Dear Rudy,
Did you like the parties you went to in high school? Like, really did you like them? After last night, I wonder if anyone actually does. And if there is someone out there who does, it definitely isn’t me. Parties have always felt like a weird study in anthropology to me, like there should be scientists in the bushes making notes on clipboards about what happens when kids get drunk and hang out together. The mix of freedom, alcohol and fear leads to some wild goings-on. The graduation afterparty was like some kind of Pagan fire ritual.
Jessica Rabbit was the obvious choice to host our end-of-year celebration, as she had laid-back parents and an older sister who could buy booze and a parent-free house with a pool. She got some of the guys to light a bonfire in the backyard and she put fold-up camping chairs around it. A party with a purpose has a different feeling to a party for no other reason than drinking, and graduation party was a pre-schoolies bender. Dee’s mum dropped us there and we were right on time, which I guess is early in party terms. The night was cooler than usual for this time of year and strangely tense. I’m not sure if it was as simple as the approaching storm, or as metaphorical as a sign of big changes to come, but the air was so thick I thought I might pass out, and that was before I’d had even one vodka and lemonade. I will never smoke, but sometimes, like last night, I wished I had taken to smoking ciggies because at least it would have given me something to do. While I was drinking my drink I noticed Mitch was there, and I wasn’t sure why he would come. He said high-school parties were shit, and we hadn’t spoken since I told him he was dumped at your memorial. We ignored each other. I drank another two drinks very quickly.
The back deck overlooked the pool, and beyond that was a fence and then bushland. There were plenty of dark corners in the yard for drunken fumbling and illegal substance-taking. By 10 pm the deck was full, the music was blaring and most people were at least half-cut. I thought I should probably talk to Mitch at least once. I’d seen him walking out towards the back fence so I made my way there.

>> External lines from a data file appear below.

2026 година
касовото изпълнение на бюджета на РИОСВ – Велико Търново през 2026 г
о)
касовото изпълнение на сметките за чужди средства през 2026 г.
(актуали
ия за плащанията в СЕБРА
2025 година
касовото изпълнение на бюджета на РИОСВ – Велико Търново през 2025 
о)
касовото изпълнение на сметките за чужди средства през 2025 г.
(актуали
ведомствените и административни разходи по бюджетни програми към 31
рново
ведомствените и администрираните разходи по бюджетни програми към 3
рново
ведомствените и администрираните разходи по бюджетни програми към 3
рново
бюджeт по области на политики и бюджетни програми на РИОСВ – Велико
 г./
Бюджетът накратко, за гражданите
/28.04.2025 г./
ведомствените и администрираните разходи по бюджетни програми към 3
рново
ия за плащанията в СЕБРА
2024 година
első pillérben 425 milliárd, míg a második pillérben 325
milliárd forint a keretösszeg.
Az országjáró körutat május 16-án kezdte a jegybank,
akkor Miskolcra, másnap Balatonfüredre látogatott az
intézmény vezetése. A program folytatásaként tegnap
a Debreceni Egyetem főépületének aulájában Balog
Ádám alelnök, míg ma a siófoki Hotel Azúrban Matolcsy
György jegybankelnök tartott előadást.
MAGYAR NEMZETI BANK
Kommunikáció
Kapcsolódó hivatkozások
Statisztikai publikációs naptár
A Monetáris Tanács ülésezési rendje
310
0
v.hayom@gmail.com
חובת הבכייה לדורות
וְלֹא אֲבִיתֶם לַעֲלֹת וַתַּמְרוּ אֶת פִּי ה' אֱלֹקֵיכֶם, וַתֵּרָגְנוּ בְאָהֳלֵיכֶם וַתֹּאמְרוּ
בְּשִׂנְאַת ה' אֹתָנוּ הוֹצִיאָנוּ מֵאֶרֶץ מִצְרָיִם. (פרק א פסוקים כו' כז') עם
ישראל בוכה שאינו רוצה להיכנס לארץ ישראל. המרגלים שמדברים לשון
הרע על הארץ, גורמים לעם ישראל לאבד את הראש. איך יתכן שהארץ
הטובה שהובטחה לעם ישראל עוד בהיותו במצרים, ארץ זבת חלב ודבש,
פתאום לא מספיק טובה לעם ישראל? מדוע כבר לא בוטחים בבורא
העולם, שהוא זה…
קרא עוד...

I felt a bit wobbly but the sight that appeared before me couldn’t have been clearer. Two huge bare arse cheeks high in the sky, pale and cratered like the moon, but instead of orbiting the earth they were thrusting up and down in the undergrowth. I could hear murmurs and strange noises, but the three vodkas I’d downed so quickly meant I was a little slow to realise there was someone under those bare arse cheeks. Jutting out from either side were limbs like grasshopper legs. My vision sharpened and I realised Pointy Kathy was under Mitch.
I starting laughing as my mind caught up to what my eyes were seeing. Mitch looked over his shoulder and panicked. Then he was hopping around trying to get his legs back into his jeans. He fell over into the bushes and Pointy Kathy pulled down her dress and fixed her hair. She smirked her smirk and walked back towards the house. I wanted to ask her why she had done it, but she was gone too quickly. Pointy Kathy had always made fun of Mitch, and of me for dating him. She didn’t like him, so why was she fucking him?
It took less than a minute for Mitch to get angry, which is a record even for him. He threw insults at me and I couldn’t bring myself to say anything back. If he was trying to hurt my feelings he should have tried harder, because my cringe list, even on a good day, was more creative than the things he said.
I guess the whole party stopped to watch the spectacle of Mitch yelling and me laughing like a crazy person. He screamed at me to ‘stop fucking laughing’, and his face was red with anger. It was clear that I was hurting his ego. When I couldn’t stop laughing, he starting calling me an ‘autistic freak’, which was new. If he, or anyone, had said that even a couple of months ago I would have wanted the earth to swallow me up. Most of my classmates don’t even know I’m autistic, and Mitch knows that. He was using it to hurt me, telling everyone that there’s something wrong with me, not him. I’m not going to see these people anymore though, and I don’t care. I just left him there in his toxic anger and went home.
While I was waiting for an Uber I realised that I hate parties. I hate them. I hate the noise and the lights and the crowds and the fights and the smell of cigarettes and weed.
So why have I been looking forward to Schoolies so much when it’s one giant party?
I got home to three more comments on my post about hugging. I’ve got to reply to them all. It might sound weird, but that’s my idea of a good party.